▸ **Work to be completed**
In the records that follow, show each line where the word "Beendet" is present.

▸ **Records for the task**
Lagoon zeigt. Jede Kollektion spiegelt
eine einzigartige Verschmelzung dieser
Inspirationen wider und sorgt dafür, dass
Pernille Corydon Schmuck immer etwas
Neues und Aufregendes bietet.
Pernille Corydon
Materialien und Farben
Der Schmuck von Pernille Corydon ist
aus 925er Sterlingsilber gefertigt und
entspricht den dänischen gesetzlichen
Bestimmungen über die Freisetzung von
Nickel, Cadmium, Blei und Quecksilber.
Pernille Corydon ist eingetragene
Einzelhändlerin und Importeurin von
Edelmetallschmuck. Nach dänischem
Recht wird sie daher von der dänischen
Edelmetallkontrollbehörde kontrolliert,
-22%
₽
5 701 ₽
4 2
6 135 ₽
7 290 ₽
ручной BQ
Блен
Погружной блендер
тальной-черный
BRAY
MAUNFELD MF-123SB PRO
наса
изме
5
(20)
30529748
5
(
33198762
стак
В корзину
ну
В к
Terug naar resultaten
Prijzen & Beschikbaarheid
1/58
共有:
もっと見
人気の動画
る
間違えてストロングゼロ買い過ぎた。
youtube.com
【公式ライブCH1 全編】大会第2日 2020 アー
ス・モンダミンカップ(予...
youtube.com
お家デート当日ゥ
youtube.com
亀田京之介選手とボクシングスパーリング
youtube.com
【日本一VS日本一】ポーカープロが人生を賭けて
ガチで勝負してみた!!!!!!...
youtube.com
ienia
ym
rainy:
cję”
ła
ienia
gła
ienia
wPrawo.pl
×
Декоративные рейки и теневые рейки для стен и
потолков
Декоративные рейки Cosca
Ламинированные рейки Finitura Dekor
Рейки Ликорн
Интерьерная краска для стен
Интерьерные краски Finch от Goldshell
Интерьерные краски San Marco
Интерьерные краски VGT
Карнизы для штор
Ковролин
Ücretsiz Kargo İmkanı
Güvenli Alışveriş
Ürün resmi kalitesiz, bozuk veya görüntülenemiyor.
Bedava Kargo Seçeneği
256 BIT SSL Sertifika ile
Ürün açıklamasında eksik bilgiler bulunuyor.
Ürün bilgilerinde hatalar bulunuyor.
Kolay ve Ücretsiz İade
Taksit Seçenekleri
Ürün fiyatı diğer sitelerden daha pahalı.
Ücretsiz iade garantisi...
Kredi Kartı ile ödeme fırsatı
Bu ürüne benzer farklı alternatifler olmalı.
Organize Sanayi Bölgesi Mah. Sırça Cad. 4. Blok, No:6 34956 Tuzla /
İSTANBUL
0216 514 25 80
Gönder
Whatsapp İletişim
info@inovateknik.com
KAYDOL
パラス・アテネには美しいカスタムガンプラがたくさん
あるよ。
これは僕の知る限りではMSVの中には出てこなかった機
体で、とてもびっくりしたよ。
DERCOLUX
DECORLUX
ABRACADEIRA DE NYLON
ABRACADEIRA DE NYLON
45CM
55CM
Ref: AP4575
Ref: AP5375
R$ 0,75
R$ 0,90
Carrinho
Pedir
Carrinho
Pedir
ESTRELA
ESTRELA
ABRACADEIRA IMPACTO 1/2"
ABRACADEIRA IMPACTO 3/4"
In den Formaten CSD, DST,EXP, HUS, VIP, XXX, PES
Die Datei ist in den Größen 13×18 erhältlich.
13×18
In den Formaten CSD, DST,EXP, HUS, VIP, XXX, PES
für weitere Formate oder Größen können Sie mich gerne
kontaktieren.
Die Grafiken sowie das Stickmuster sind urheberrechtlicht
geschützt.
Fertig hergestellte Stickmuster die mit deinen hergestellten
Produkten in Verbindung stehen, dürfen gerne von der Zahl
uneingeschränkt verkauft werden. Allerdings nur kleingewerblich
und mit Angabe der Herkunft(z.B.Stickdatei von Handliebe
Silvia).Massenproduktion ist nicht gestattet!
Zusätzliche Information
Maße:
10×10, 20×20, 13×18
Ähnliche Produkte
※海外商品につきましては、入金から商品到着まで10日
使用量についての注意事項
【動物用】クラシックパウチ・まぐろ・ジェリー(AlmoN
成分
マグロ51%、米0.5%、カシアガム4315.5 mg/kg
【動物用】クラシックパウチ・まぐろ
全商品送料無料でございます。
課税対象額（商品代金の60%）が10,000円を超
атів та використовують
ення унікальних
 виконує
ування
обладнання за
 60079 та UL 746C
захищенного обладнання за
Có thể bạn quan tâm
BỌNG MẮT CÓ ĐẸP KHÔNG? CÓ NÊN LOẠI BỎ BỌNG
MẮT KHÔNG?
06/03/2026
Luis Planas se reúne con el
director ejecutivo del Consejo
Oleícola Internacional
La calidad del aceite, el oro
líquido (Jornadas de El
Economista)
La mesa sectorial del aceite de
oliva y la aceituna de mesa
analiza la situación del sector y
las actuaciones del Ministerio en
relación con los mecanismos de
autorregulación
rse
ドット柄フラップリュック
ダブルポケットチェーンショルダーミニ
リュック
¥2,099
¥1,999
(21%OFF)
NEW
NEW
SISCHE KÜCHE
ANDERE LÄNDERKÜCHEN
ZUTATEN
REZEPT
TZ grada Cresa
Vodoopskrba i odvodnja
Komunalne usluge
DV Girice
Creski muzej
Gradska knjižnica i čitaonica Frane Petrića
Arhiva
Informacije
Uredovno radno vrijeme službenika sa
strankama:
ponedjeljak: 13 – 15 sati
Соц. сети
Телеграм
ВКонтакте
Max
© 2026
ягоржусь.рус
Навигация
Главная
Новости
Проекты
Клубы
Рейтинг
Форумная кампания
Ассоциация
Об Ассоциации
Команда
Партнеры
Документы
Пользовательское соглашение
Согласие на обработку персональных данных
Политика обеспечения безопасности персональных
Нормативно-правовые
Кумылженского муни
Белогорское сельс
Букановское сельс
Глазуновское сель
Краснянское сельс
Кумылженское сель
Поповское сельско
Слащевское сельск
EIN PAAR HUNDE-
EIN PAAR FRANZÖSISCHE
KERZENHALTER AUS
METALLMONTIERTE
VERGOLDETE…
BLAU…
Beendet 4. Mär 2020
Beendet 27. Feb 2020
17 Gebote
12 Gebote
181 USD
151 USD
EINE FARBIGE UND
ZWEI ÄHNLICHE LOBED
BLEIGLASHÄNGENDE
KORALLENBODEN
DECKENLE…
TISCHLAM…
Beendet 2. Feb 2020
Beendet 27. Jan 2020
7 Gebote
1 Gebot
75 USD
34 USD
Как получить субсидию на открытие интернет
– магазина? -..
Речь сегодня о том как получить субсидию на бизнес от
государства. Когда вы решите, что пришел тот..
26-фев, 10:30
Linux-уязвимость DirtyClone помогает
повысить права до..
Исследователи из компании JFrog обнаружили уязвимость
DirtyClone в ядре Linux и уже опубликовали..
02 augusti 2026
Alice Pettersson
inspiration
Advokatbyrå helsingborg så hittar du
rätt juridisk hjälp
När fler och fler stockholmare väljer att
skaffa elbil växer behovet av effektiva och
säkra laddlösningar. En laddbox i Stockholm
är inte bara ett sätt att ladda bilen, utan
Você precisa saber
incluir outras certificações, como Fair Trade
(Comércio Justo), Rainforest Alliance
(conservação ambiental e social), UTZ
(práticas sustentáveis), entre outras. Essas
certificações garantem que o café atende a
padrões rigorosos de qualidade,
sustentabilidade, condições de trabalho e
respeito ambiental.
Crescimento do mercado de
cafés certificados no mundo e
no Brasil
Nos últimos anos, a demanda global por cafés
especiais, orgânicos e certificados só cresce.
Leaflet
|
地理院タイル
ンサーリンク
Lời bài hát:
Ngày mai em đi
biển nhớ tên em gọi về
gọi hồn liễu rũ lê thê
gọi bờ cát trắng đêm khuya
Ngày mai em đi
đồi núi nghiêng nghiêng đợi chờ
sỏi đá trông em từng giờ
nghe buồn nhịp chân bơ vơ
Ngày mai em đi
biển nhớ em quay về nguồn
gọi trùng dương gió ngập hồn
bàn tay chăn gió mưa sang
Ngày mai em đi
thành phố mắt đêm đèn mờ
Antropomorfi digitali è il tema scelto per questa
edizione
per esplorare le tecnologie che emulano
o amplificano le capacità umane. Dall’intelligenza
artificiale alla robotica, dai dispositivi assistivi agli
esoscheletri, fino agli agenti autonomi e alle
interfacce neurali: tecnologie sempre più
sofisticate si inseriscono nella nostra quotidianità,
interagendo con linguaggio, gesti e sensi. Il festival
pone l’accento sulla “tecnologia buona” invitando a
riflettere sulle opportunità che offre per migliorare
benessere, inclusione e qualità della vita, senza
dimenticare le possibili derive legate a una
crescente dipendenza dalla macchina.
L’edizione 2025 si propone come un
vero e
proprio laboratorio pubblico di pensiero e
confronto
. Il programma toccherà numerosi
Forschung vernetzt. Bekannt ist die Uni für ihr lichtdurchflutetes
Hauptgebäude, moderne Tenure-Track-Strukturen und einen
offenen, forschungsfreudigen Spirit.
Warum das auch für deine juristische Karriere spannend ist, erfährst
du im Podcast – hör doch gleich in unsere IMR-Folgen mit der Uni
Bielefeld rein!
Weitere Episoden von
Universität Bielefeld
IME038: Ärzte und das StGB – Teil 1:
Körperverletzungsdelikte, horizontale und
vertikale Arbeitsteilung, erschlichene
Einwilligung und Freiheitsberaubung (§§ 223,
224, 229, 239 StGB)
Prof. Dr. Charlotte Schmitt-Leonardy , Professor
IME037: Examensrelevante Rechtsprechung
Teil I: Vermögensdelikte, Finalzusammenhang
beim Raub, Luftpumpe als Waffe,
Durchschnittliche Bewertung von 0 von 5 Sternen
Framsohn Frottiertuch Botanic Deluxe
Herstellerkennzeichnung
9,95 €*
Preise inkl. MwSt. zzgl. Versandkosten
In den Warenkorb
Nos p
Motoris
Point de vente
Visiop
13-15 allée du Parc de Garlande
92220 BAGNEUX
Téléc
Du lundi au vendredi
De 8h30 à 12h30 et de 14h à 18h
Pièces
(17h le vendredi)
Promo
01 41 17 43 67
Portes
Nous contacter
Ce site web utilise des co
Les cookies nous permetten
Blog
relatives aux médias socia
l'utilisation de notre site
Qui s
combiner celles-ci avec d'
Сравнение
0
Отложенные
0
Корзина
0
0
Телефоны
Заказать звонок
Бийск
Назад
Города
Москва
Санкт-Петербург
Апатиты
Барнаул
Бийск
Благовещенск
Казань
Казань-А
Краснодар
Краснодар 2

▸ **Reply to the exercise**
Beendet 4. Mär 2020
Beendet 27. Feb 2020
Beendet 2. Feb 2020
Beendet 27. Jan 2020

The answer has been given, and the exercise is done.